Seehofer verliert seinen Finanzminister:Fahrenschon will Sparkassen-Präsident werden

Ein üppiges Jahresgehalt, mehr Zeit für die Familie, keine Wahlkämpfe und keinen Chef über sich: Der Posten des Sparkassen-Präsidenten ist für Georg Fahrenschon zu verlockend. Der bayerische Finanzminister riskiert die Kandidatur - obwohl es sich die CSU eigentlich nicht leisten kann, ihren Erklär-Bären zu verlieren.

Mike Szymanski

Wenn seine Parteifreunde von der CSU wieder mit großen Zahlen hantieren und Orientierung in der undurchsichtigen Finanzwelt suchen, macht ihnen Georg Fahrenschon gerne den "Erklär-Bären". Er stellt sich hin und erläutert mit einfachen Worten und Bildern, wie seine Welt so funktioniert. In der CSU können sie es sich eigentlich nicht leisten, ihren Erklär-Bären zu verlieren. Wie es aussieht, scheint es so zu kommen. Am Freitagabend erklärte er, sich um den Posten des obersten Sparkassen-Präsidenten zu bewerben.
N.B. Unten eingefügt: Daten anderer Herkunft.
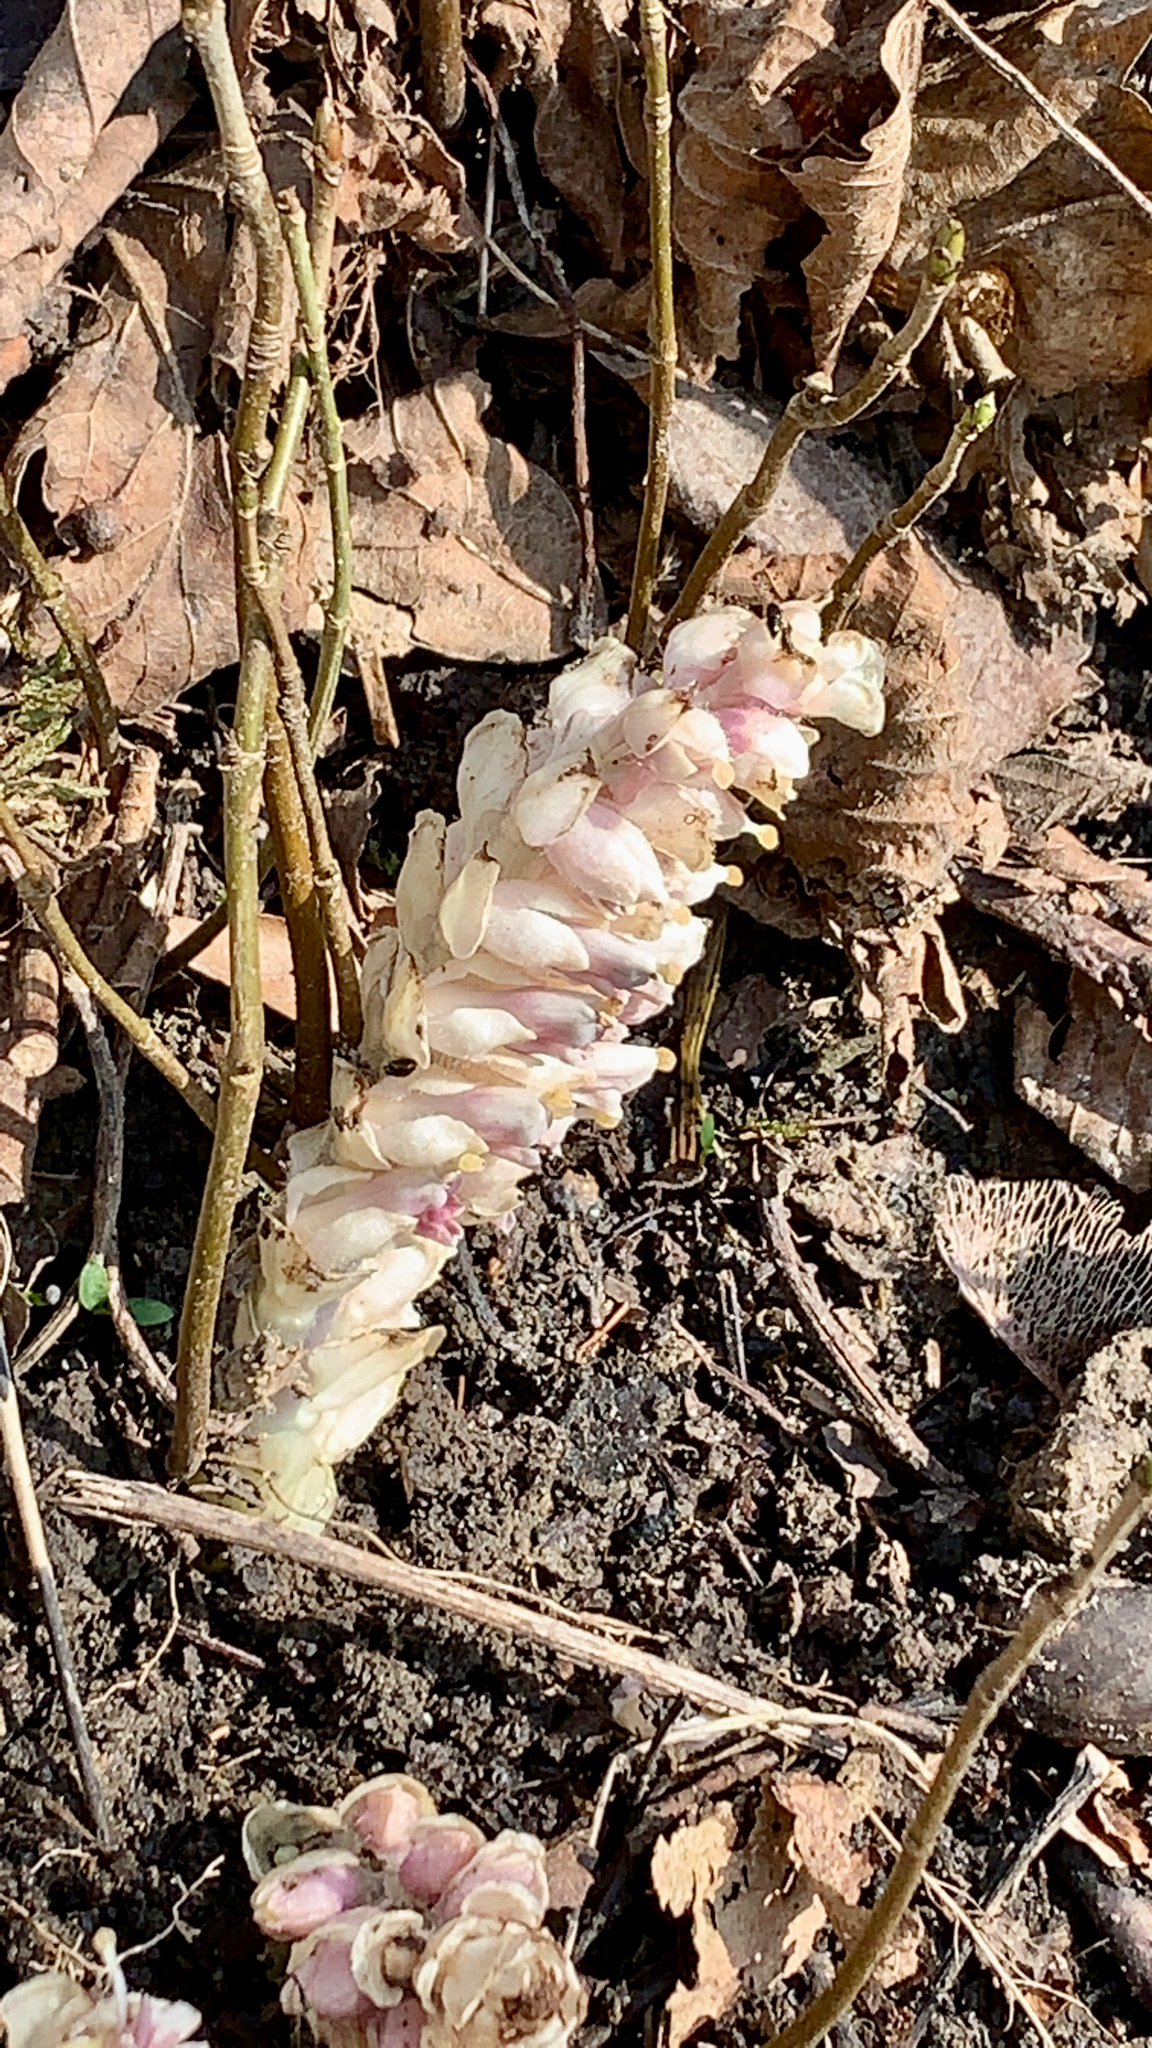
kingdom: Plantae
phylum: Tracheophyta
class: Magnoliopsida
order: Lamiales
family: Orobanchaceae
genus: Lathraea
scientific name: Lathraea squamaria
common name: Toothwort
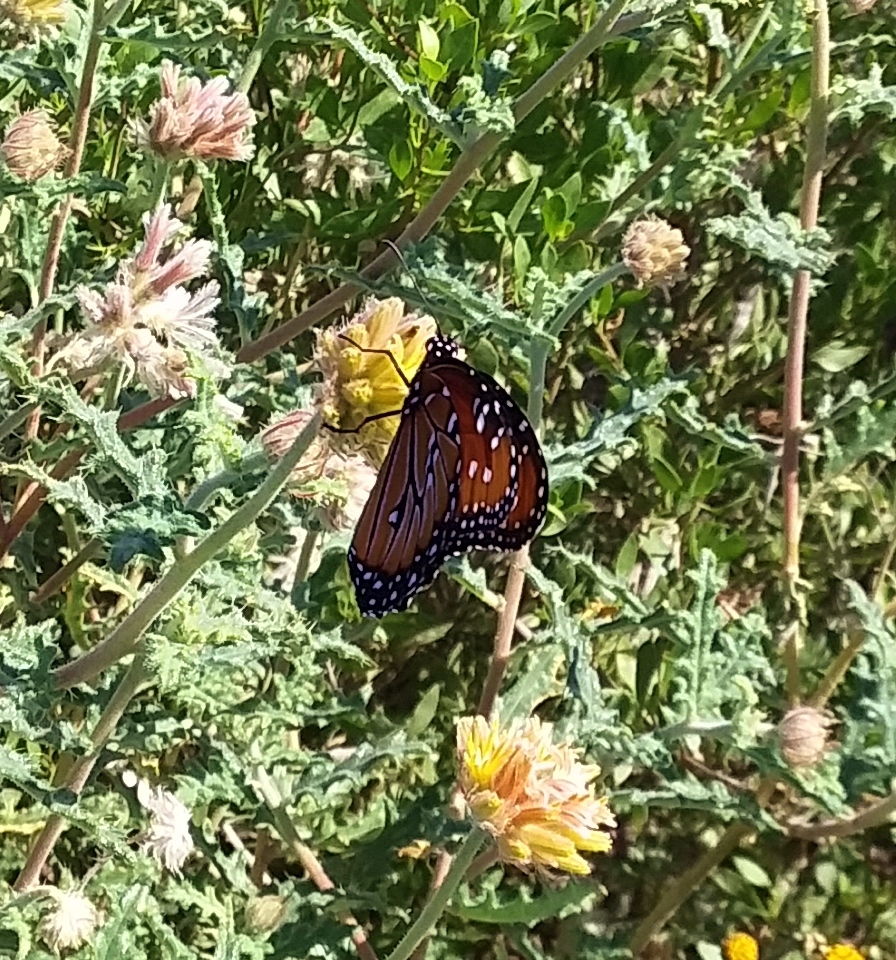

Minister will Sparkassenpräsident werden

Bayerns Finanzminister Georg Fahrenschon (CSU) will sich aus der Politik verabschieden und Sparkassenpräsident werden.

(Foto: dpa)

Es sind keine einfachen Tage für den 43-jährigen CSU-Politiker, obwohl er gerade mit Lob überhäuft wird. Regierungschef Horst Seehofer sagt: Bayern brauche ihn - "jetzt und später". Und hinter den Kulissen sagten ihm führende Sparkassenmanager der Republik, die Wirtschaft brauche ihn auch. Der Posten ist pure Verlockung: Mit weniger als 700.000 Euro Jahresgehalt dürfte die Arbeit nicht abgegolten werden. Hinzu käme: mehr Zeit für die Familie, keine Wahlkämpfe und keinen Chef über sich. Freitagabend war es soweit: "Ich habe mich nach reiflicher Überlegung dazu entschlossen, für das Amt zur Verfügung zu stehen", sagte er der Frankfurter Allgemeinen Zeitung.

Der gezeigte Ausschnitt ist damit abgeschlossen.